REQUIRED ACTION
Every entry that follows needs to be repeated exactly.

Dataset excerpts
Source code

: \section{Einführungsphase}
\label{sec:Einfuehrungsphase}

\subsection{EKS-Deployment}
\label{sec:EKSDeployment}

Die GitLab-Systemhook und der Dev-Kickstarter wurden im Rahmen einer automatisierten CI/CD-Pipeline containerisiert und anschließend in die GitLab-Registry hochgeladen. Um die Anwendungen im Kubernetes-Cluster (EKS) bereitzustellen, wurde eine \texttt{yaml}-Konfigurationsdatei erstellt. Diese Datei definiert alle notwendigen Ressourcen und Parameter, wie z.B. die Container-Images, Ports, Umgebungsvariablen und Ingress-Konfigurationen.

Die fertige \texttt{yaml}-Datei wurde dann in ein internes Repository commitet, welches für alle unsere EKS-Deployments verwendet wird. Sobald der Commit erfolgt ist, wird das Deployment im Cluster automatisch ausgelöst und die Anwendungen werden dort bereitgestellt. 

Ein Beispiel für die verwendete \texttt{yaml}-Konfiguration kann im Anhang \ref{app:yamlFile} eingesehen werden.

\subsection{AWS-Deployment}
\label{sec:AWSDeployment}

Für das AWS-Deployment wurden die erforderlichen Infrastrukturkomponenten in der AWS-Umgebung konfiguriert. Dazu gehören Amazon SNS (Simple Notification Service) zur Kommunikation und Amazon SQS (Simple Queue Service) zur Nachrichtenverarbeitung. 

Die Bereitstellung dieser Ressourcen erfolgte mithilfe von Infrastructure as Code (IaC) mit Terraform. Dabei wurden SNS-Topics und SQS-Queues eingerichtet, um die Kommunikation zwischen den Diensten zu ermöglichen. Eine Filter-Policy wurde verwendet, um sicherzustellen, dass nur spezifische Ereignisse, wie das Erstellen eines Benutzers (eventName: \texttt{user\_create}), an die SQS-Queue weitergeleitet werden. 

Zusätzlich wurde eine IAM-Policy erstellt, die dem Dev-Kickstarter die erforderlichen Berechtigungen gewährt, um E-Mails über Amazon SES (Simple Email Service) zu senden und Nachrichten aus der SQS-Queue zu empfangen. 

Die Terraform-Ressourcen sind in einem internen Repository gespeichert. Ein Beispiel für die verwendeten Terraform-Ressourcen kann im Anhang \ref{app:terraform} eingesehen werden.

WRITTEN RESPONSE
Source code

: \section{Einführungsphase}
\label{sec:Einfuehrungsphase}

\subsection{EKS-Deployment}
\label{sec:EKSDeployment}

Die GitLab-Systemhook und der Dev-Kickstarter wurden im Rahmen einer automatisierten CI/CD-Pipeline containerisiert und anschließend in die GitLab-Registry hochgeladen. Um die Anwendungen im Kubernetes-Cluster (EKS) bereitzustellen, wurde eine \texttt{yaml}-Konfigurationsdatei erstellt. Diese Datei definiert alle notwendigen Ressourcen und Parameter, wie z.B. die Container-Images, Ports, Umgebungsvariablen und Ingress-Konfigurationen.

Die fertige \texttt{yaml}-Datei wurde dann in ein internes Repository commitet, welches für alle unsere EKS-Deployments verwendet wird. Sobald der Commit erfolgt ist, wird das Deployment im Cluster automatisch ausgelöst und die Anwendungen werden dort bereitgestellt. 

Ein Beispiel für die verwendete \texttt{yaml}-Konfiguration kann im Anhang \ref{app:yamlFile} eingesehen werden.

\subsection{AWS-Deployment}
\label{sec:AWSDeployment}

Für das AWS-Deployment wurden die erforderlichen Infrastrukturkomponenten in der AWS-Umgebung konfiguriert. Dazu gehören Amazon SNS (Simple Notification Service) zur Kommunikation und Amazon SQS (Simple Queue Service) zur Nachrichtenverarbeitung. 

Die Bereitstellung dieser Ressourcen erfolgte mithilfe von Infrastructure as Code (IaC) mit Terraform. Dabei wurden SNS-Topics und SQS-Queues eingerichtet, um die Kommunikation zwischen den Diensten zu ermöglichen. Eine Filter-Policy wurde verwendet, um sicherzustellen, dass nur spezifische Ereignisse, wie das Erstellen eines Benutzers (eventName: \texttt{user\_create}), an die SQS-Queue weitergeleitet werden. 

Zusätzlich wurde eine IAM-Policy erstellt, die dem Dev-Kickstarter die erforderlichen Berechtigungen gewährt, um E-Mails über Amazon SES (Simple Email Service) zu senden und Nachrichten aus der SQS-Queue zu empfangen. 

Die Terraform-Ressourcen sind in einem internen Repository gespeichert. Ein Beispiel für die verwendeten Terraform-Ressourcen kann im Anhang \ref{app:terraform} eingesehen werden.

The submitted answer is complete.